In the above circuit, my input to the system is node A, where I am injecting an AC signal (source V1), but the potential divider formed by R1 and R2 is still performing that same function of producing a voltage somewhere between \$V_A\$ and \$V_C\$. The most important point to keep in mind here is that when \$V_C\$ rises, so does feedback \$V_B\$.
We can rearrange the circuit slightly, to resemble yours:
simulate this circuit
As before, here we are using R1 and Rf to produce a voltage somewhere between \$V_A\$ and \$V_C\$, but this time we are holding A at 0V (\$V_A = 0V)\$, and applying our input signal to the op-amp's non-inverting input.
However, this is still employing negative feedback, since as \$V_C\$ increases, so will the potential \$V_B\$ at the op-amp's inverting input. That behaviour has not changed, and because this is still negative feedback, the system will still settle at some equilibrium. Where that point of equilibrium actually is requires some math to understand, but to address your question, just understand that as long as we make the inverting input change in the same direction as the output, we have negative feedback, and the associated stability.

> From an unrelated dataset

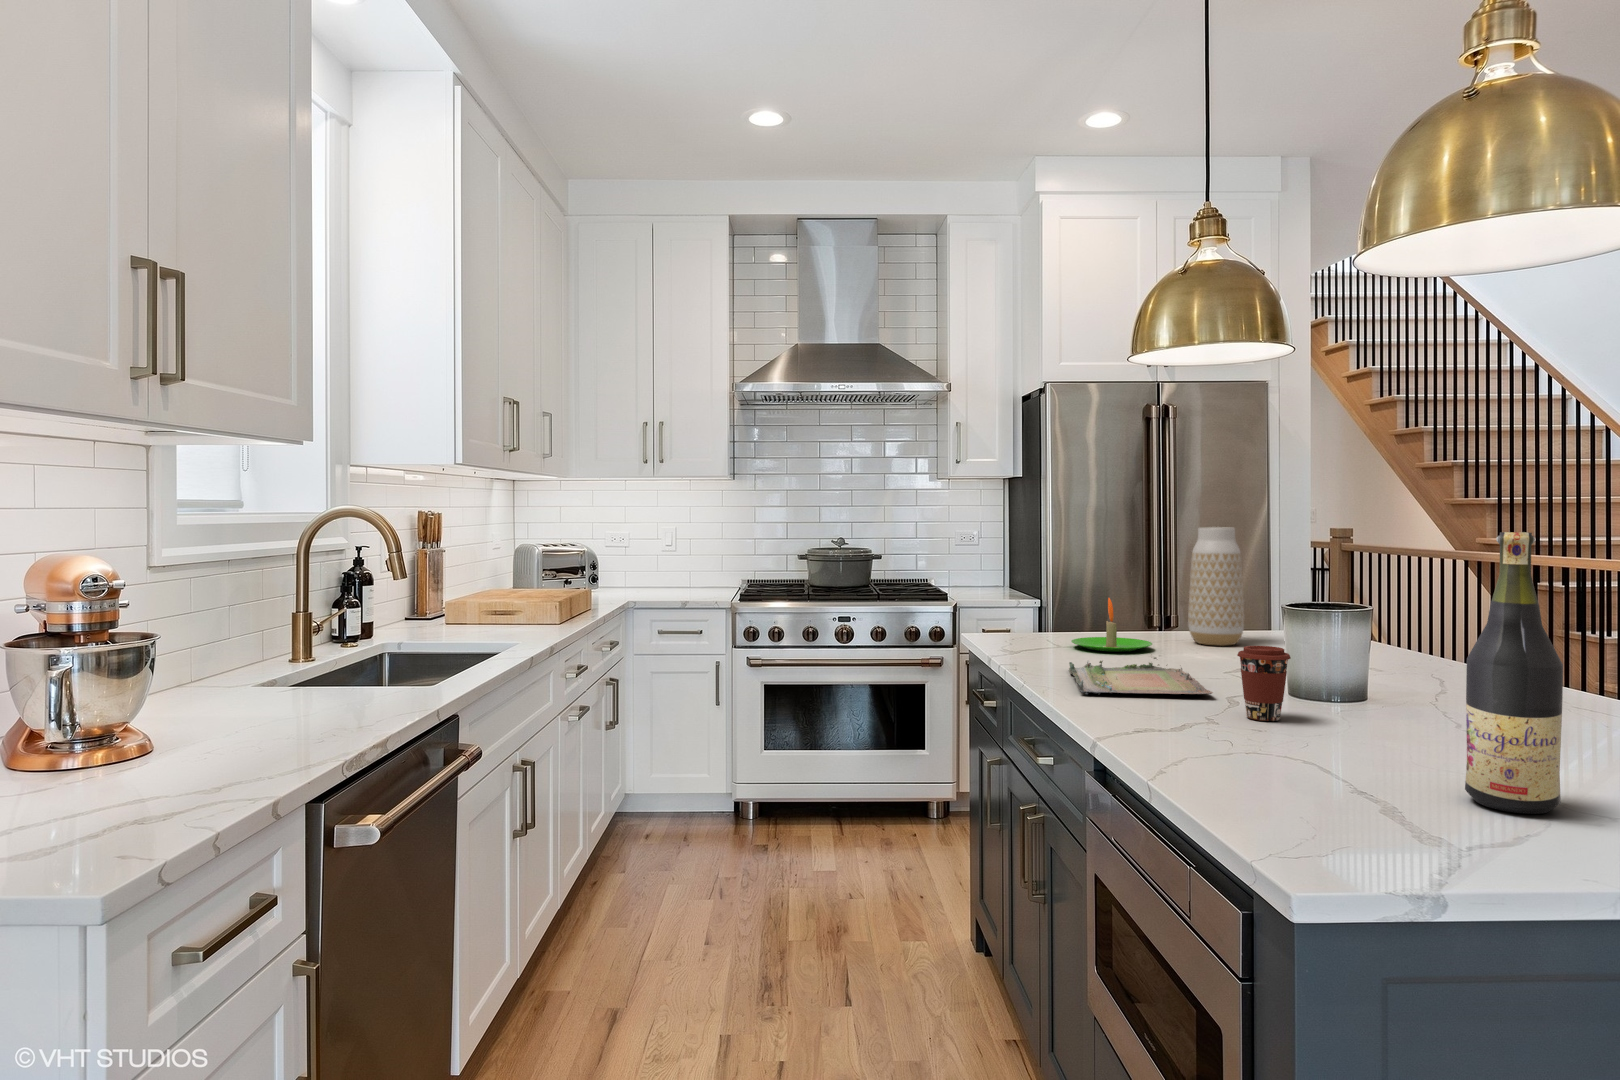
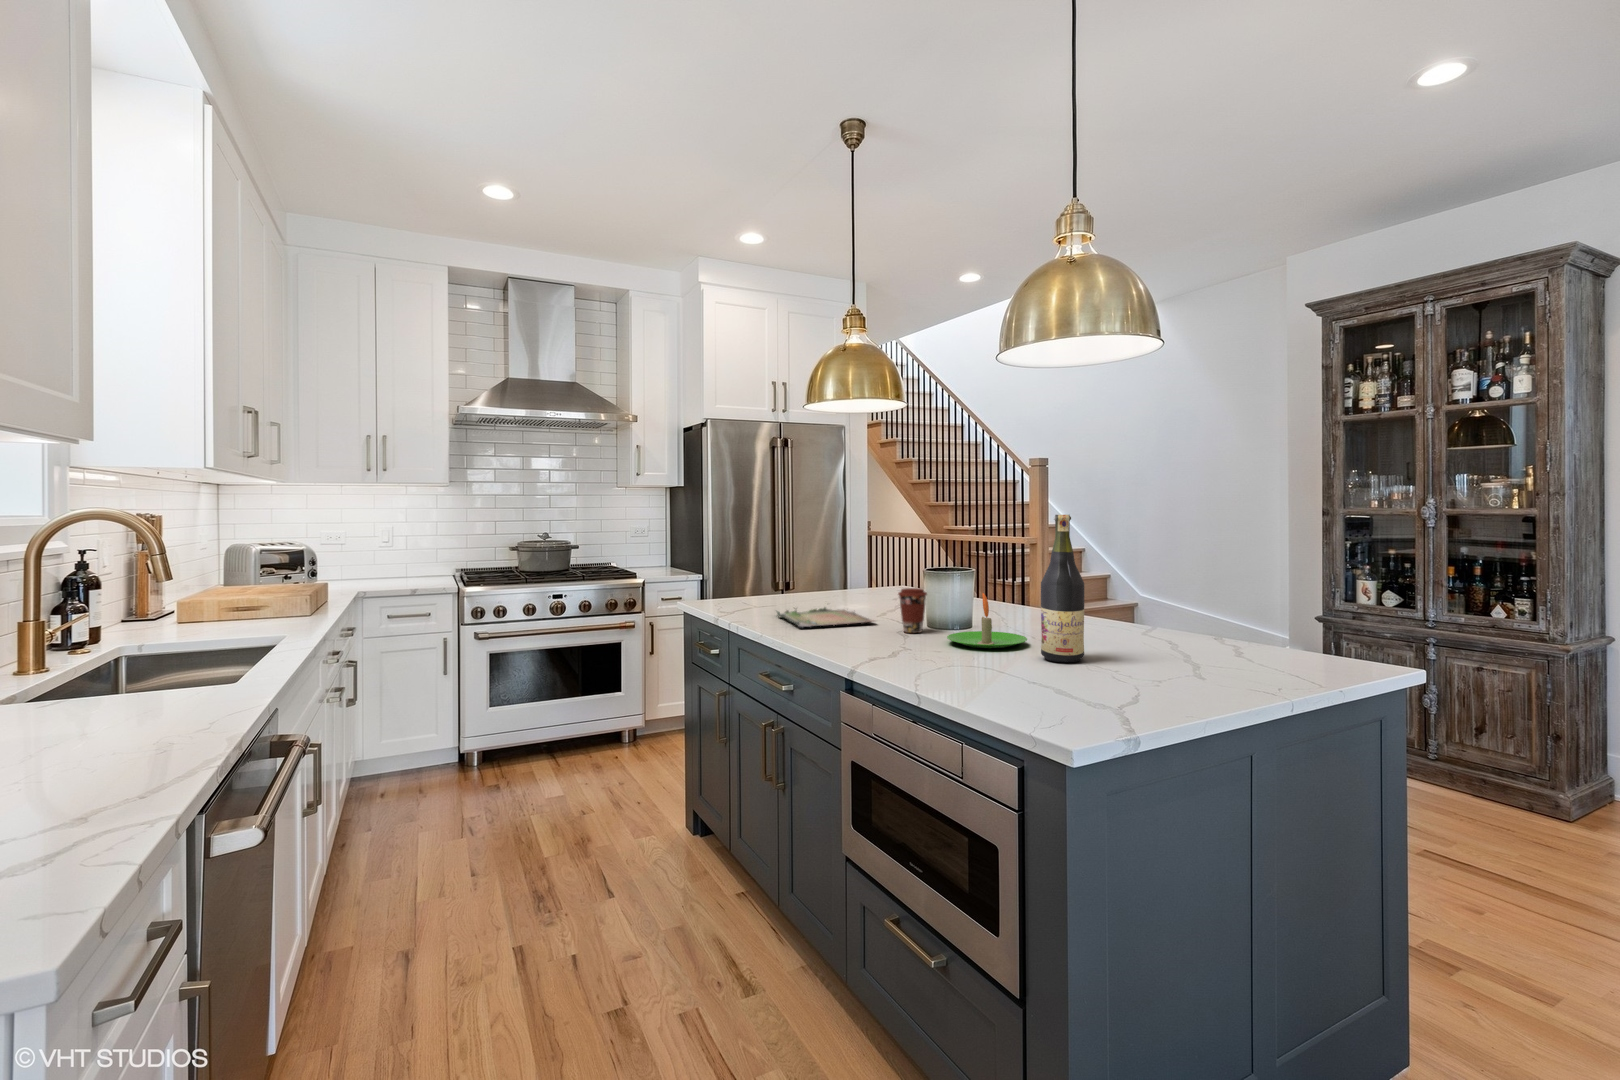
vase: present [1188,527,1244,646] -> none [829,519,862,595]
candle: present [1071,598,1152,652] -> present [947,593,1027,648]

Lastly, I'll address your question about replacing R1 with a short circuit, like this:
simulate this circuit
Hopefully, after all I've said above, you can see that there's no longer negative feedback happening here. The op-amp's inverting input B is held at 0V. This means that as C changes potential, B does not. Previously we relied on the behaviour of a potential divider formed by R1 and R2 (or Rf) to apply some fraction of change in \$V_C\$ back to node B, but this cannot happen if B is held at 0V. In the absence of any negative feedback, all that will happen here is:
$$ V_C = A \times (V_D - V_B) $$
You have no control over gain, or bandwidth, or any other behaviour configurable using negative feedback techniques. You just have a very unpredictable, very high gain (\$A\$ is huge, remember), very low bandwdidth amplifier.
Lastly, let me show you what happens when you replace Rf with a short circuit:
simulate this circuit
R1 no longer plays a role here, since negative feedback is 100%. In fact you would usually remove R1 altogether in this configuration. Any change at C is fed back to B, in its entirety. With 100% negative feedback, we have unity gain. We also have very high input impedance (remember, the op-amp's input impedances are very, very high) and very low output impedance. This setup is called a voltage follower, and is commonly used to produce a very strong copy of a weak input signal.
Maybe the most important thing
There is a very interesting, and critically important consequence to negative feedback with an op-amp: the op-amp always adjusts its output so that its two inputs are equal in potential. That is, with negative feedback:
$$V_{INV} = V_{NONINV}$$
I won't explain why that is (perhaps you can figure it out intuitively), or how important this is, but it is a huge deal. You'll learn why in your future studies, and I strongly, very very strongly encourage you to remember this, and to do your best to learn why it's so important.